A contrario, ce sont les luttes collectives, la solidarité qui permettent de combattre ce harcèlement. Dans bien des cas, c’est parce qu’elles trouvaient un soutien autour d’elles que des femmes ont pu dénoncer et porter plainte. Mais à chaque fois, elles ont également dû s’opposer à l’hostilité générale.
Ainsi, en 1982, 35 travailleuses d’un supermarché Radar de Cachan (Val-de-Marne) se mirent en grève pour faire muter le sous-directeur qu’elles accusaient de harcèlement sexuel. Elles ne demandaient même pas sa démission, mais simplement d’en être débarrassées. Celui-ci aimait coincer des femmes dans les réserves pour les peloter ou les forcer à coucher avec lui en échange d’un avancement. Elles décidèrent alors de se mettre en grève et d’occuper le magasin. Dans le seul reportage alors diffusé à la télévision, le patron avait toute latitude pour traiter les grévistes de menteuses.
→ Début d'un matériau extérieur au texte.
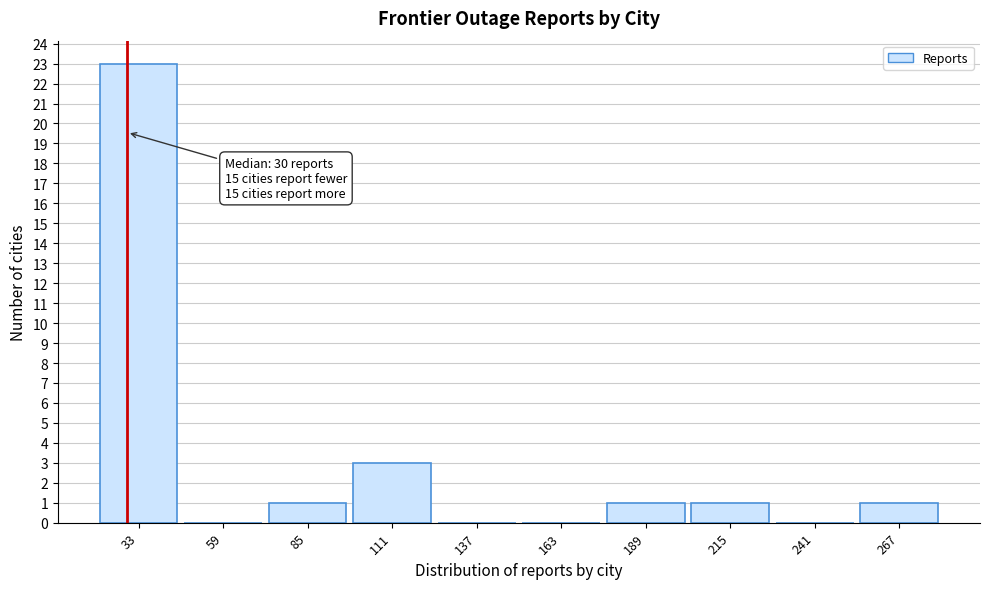

Which range on the x-axis has the tallest bar?

20 to 46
En 2017, des travailleuses et des travailleurs de l’entreprise de nettoyage H. Reinier, filiale d’Onet à la gare du Nord, se sont battus contre le harcèlement sexuel et moral de leur hiérarchie. Elles ont commencé par dénoncer les propos et gestes obscènes, les attouchements, suivis aussi d’humiliations, licenciements et racket qu’elles subissaient. Un délégué du personnel qui les avait soutenues a été licencié. La direction de cette entreprise de nettoyage a pu compter largement sur le soutien de la direction de la SNCF, alors même que des délégués cheminots avaient aussi témoigné contre ces pratiques. Il a fallu cinq années pour qu’elles gagnent aux Prud’hommes contre leur patron. Pendant ce temps, celui-ci a obtenu de nouveaux contrats avec la SNCF. H. Reinier a voulu profiter de ces nouveaux contrats pour licencier une partie des travailleurs du ménage, et cela a déclenché une grève de plusieurs semaines, qui a été victorieuse. La proximité de ces deux faits ne relève pas du hasard, ni pour ce qui est de l’attitude des deux directions, ni pour ce qui est de la détermination des travailleuses et travailleurs de cette entreprise.
L’oppression des femmes ne concerne pas que les travailleuses, mais toutes les femmes, et elle existait avant le capitalisme. Mais celui-ci a fait perdurer cette oppression et en a même fait un rouage de son exploitation économique. Malgré les luttes, les avancées dans certains pays et à certaines périodes, le maintien de ce système économique injuste et irrationnel et la domination sur toute la planète de la bourgeoisie maintient toute la société dans une plus ou moins grande barbarie. C’est pourquoi la façon la plus conséquente de combattre l’oppression des femmes est de lutter contre le capitalisme. On ne peut se dire communiste sans combattre cette oppression.
C’est dans le cadre des entreprises que les travailleuses sont souvent en butte au sexisme et au harcèlement. C’est aussi en combattant l’exploitation qu’elles prennent toute leur place dans le combat contre le capitalisme, et donc pour leur propre émancipation.